Thursday, December 6, 2018

Daycare Kids Are My Kids' Friends



Just like many people, I belong to several Facebook groups. Mostly mom groups and childcare provider groups, mostly local, but overall a good mix of my interests. I'm not really one to comment or post at all, however I read those questions and comments and get some good laughs from the drama. There's one group of childcare providers that I enjoy the most. There's a little bit of drama, but not a lot. For the most part it's providers in North America sharing their meal plans, art work, activities, contracts, asking for advice, and venting when there's a particularly rough day. I've seen a lot of fun things from this group (as I said, I don't post much), but there's one thing in particular that bothered me.

Many of the providers in this group, as well as other daycare provider groups I belong to, have one big complaint: their own children, the daycare provider's own personal children, don't like the daycare kids. There's post after post of daycare providers venting how their children are in tears when they find out daycare kids are coming that morning, or that they have to play together. This is one of the only things I can't agree with or even relate to.

A recent post had me scratching my head and really got me thinking. Much like numerous providers I know, we all got into the business when our children were young. Meaning our kids grew up knowing daycare and having daycare in our homes. The biggest difference is their kids hate the daycare kids. They don't like sharing toys, or sharing mom, or whatever it may be for the day. There's even tears when the provider tells her children daycare kids are coming.

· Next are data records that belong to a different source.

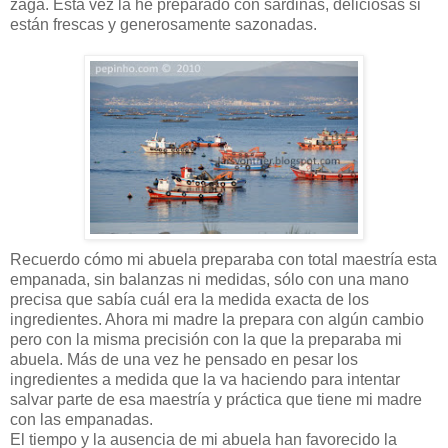
zaga. Esta vez la he preparado con sardinas, deliciosas si
están frescas y generosamente sazonadas.
Recuerdo cómo mi abuela preparaba con total maestría esta
empanada, sin balanzas ni medidas, sólo con una mano
precisa que sabía cuál era la medida exacta de los
ingredientes. Ahora mi madre la prepara con algún cambio
pero con la misma precisión con la que la preparaba mi
abuela. Más de una vez he pensado en pesar los
ingredientes a medida que la va haciendo para intentar
salvar parte de esa maestría y práctica que tiene mi madre
con las empanadas.
El tiempo y la ausencia de mi abuela han favorecido la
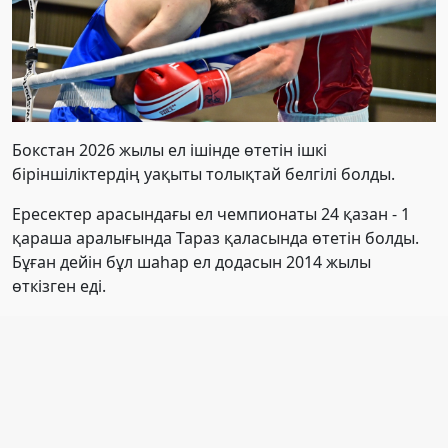
Бокстан 2026 жылы ел ішінде өтетін ішкі
біріншіліктердің уақыты толықтай белгілі болды.
Ересектер арасындағы ел чемпионаты 24 қазан - 1
қараша аралығында Тараз қаласында өтетін болды.
Бұған дейін бұл шаһар ел додасын 2014 жылы
өткізген еді.
Одан бөлек, басқа жас санаттары бойынша да ел
чемпионаттары ұйымдастырылады:
U17 санаты 7-13 қараша аралығында Ақтау
қаласында ұйымдастырылады.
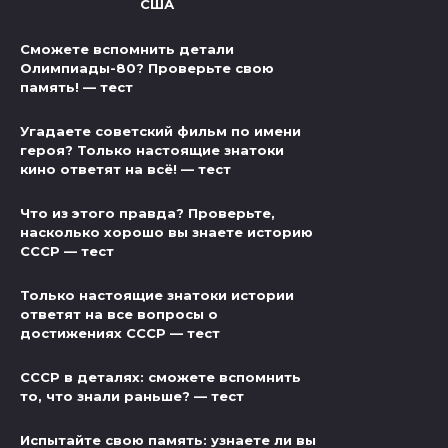
США
Сможете вспомнить детали
Олимпиады-80? Проверьте свою
память! — тест
Угадаете советский фильм по имени
героя? Только настоящие знатоки
кино ответят на всё! — тест
Что из этого правда? Проверьте,
насколько хорошо вы знаете историю
СССР — тест
Только настоящие знатоки истории
ответят на все вопросы о
достижениях СССР — тест
СССР в деталях: сможете вспомнить
то, что знали раньше? — тест
Испытайте свою память: узнаете ли вы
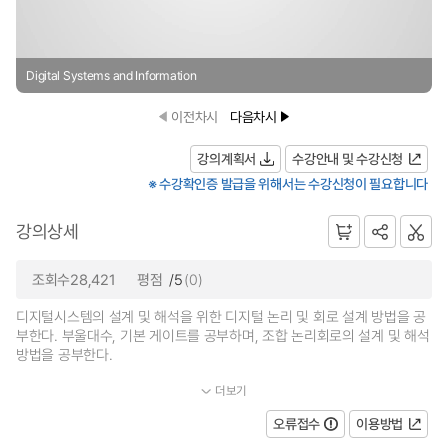
Digital Systems and Information
이전차시
다음차시
강의계획서
수강안내 및 수강신청
※ 수강확인증 발급을 위해서는 수강신청이 필요합니다
강의상세
조회수28,421
평점
/5
(0)
디지털시스템의 설계 및 해석을 위한 디지털 논리 및 회로 설계 방법을 공
부한다. 부울대수, 기본 게이트를 공부하며, 조합 논리회로의 설계 및 해석
방법을 공부한다.
더보기
...
오류접수
이용방법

I'm absolutely flabbergasted by some of the postings. Not by what they're posting, but by how their children feel because it's quite the opposite for my kids: they LOVE having daycare kids come to our house. My kids have a wide range of friends, however the older they get, I've noticed the kids they're really truly comfortable with are their daycare friends. This makes complete sense to me though. These are kids who have been raised together, spend up to 10 hours a day together (when there's not school at least), and who have learned how to play with a wide age range of children. It' makes sense that they prefer to spend time together and can completely be themselves.

Just as there is with any job, there's always some disadvantages of having a mom who is a daycare provider. I've had to keep some of their "special" toys put up or in their rooms just so they felt they had something of their own. I've had to have special quiet spots just for them that they could go to whenever they felt overwhelmed. I mean, imagine having numerous people up in your business all day every day.

However, that is where the similarities end. Yes, while they need to have their own space and things and the occasional break from daycare kids, there's never really been moments where they've asked for daycare kids not to come. My kids instead look forward to breaks from school when they can play at home with their friends. Friends, not daycare kids, but friends.

I'm still scratching my head as to why it's different for us (believe me, I am not complaining about that!). I wouldn't have it any other way though. I imagine why I've kept my daycare business for this long is because of my kids and how it works for our family. Daycare is kind of ingrained in our family dynamic at this point. However, it does leave me uncertain of how my kids will feel as they get older. Will they still view it as their friends coming over each day? Will they eventually become distressed about daycare kids and daycare being in our home, as other providers experience with their children? 

These are all questions to be answered at another time and date. For now I'll consider myself lucky and fortunate.